WHAT THE TASK ASKS: Please copy every line with the string "start" from the entries below.

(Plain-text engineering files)
----

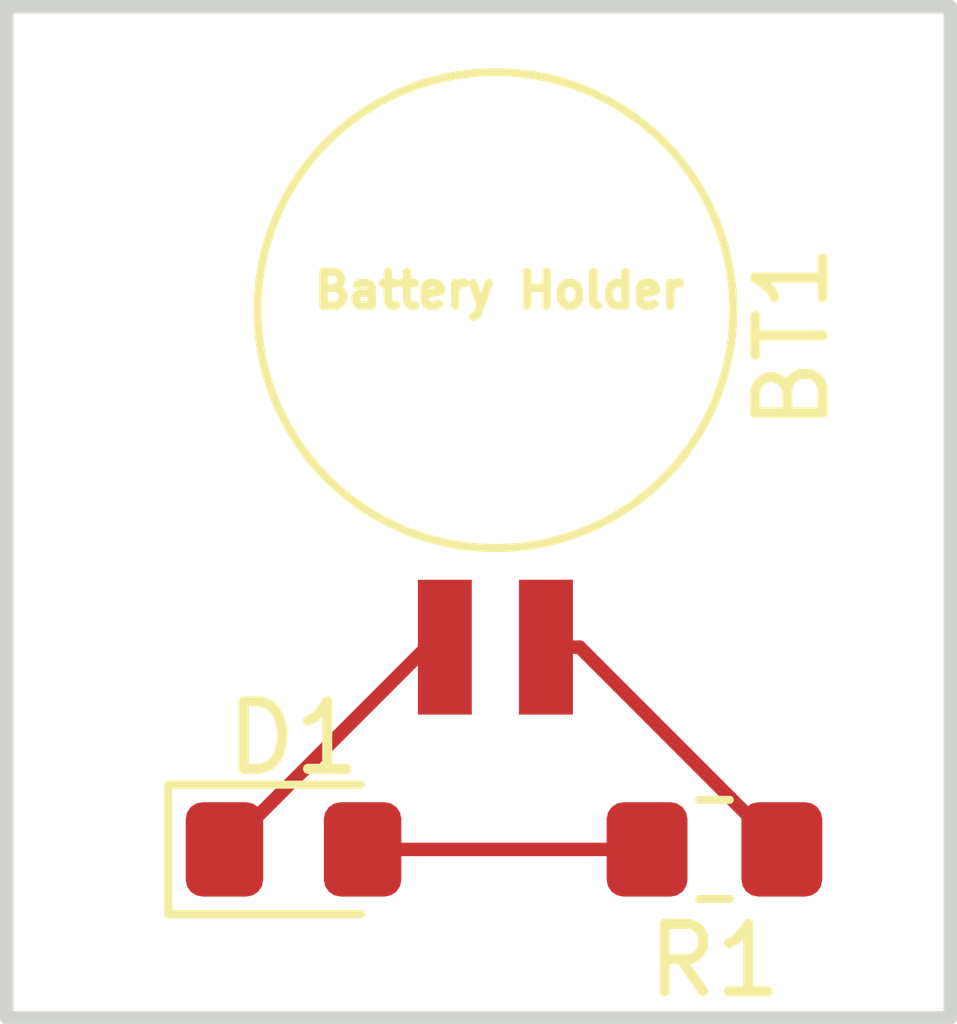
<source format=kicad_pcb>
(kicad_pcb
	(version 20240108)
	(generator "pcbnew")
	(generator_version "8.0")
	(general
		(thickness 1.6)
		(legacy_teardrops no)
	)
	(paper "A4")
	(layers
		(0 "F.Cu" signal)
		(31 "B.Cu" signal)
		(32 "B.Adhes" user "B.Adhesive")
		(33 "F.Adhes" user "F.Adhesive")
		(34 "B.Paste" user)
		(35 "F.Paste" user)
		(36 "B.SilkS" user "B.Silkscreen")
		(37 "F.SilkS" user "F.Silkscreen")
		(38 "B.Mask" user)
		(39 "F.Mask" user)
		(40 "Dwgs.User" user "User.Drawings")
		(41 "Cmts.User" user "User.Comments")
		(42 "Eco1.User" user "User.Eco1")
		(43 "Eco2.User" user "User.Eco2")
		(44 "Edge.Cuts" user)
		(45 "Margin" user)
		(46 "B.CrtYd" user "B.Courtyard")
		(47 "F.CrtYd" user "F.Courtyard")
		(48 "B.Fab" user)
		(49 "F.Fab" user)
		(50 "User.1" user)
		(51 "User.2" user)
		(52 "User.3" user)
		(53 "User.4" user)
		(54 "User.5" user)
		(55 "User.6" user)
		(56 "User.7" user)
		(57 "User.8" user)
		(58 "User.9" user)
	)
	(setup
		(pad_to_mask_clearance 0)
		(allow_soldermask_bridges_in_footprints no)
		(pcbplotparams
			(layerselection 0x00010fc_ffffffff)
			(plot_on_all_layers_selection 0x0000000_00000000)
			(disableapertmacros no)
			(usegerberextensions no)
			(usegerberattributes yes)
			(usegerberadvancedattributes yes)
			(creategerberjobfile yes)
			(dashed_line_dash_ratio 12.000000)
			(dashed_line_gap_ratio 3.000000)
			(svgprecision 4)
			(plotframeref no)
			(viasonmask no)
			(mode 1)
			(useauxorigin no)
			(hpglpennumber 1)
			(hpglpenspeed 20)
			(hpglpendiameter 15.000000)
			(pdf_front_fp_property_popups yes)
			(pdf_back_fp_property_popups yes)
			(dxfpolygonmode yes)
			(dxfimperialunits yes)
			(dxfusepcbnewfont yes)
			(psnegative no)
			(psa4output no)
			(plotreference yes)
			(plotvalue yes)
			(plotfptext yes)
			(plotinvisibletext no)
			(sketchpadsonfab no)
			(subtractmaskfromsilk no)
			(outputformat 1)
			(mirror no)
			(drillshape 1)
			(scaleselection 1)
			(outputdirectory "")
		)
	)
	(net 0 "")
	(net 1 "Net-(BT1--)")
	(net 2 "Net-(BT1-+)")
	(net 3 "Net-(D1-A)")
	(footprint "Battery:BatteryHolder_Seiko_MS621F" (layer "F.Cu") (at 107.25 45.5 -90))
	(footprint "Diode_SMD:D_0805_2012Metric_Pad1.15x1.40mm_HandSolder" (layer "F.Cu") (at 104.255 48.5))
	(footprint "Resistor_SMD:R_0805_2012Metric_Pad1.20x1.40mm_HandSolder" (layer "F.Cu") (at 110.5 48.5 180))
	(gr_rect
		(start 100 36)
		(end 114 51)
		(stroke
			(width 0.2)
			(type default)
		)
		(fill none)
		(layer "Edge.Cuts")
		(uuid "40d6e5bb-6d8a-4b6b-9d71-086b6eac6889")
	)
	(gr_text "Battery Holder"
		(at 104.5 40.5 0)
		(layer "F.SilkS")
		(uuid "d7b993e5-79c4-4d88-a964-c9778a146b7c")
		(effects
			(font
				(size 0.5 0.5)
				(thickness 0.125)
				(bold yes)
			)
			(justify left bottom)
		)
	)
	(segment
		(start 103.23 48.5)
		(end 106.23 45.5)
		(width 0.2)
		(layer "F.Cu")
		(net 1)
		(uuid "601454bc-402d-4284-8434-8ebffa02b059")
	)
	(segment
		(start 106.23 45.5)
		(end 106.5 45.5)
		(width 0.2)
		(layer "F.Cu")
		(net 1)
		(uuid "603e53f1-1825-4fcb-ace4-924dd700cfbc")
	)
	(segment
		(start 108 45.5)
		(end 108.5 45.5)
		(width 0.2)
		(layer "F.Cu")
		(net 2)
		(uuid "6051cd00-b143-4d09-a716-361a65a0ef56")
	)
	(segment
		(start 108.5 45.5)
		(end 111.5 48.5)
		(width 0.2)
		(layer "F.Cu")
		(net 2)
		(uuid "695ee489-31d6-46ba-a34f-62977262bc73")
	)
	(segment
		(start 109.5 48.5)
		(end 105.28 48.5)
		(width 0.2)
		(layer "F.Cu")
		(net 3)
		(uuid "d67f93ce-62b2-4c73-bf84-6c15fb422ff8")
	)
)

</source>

----

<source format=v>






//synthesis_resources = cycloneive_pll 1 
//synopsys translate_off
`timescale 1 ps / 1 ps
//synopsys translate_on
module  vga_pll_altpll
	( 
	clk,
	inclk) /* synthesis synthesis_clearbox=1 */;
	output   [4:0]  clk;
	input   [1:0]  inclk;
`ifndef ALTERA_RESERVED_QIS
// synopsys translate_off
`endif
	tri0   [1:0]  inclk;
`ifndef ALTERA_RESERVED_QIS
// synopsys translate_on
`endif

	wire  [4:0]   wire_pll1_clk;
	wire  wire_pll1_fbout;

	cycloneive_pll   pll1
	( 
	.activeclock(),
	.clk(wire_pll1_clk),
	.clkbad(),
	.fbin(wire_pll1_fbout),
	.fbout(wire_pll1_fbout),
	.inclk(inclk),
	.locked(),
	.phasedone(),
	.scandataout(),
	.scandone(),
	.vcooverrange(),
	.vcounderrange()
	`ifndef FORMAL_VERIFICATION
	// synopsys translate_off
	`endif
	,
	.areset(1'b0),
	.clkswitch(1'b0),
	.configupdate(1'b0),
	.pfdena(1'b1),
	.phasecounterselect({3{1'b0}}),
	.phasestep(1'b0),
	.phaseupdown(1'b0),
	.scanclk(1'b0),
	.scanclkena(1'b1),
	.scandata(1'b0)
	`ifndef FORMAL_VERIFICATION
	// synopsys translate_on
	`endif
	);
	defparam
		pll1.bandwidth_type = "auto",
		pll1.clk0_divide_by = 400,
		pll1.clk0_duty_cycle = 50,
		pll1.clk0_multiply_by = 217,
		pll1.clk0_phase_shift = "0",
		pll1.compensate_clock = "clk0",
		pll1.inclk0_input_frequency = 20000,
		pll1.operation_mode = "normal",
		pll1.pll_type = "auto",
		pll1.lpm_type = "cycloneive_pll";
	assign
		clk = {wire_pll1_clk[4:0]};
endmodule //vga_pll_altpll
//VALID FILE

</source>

----

RESPONSE BOX:
		(start 100 36)
		(start 103.23 48.5)
		(start 106.23 45.5)
		(start 108 45.5)
		(start 108.5 45.5)
		(start 109.5 48.5)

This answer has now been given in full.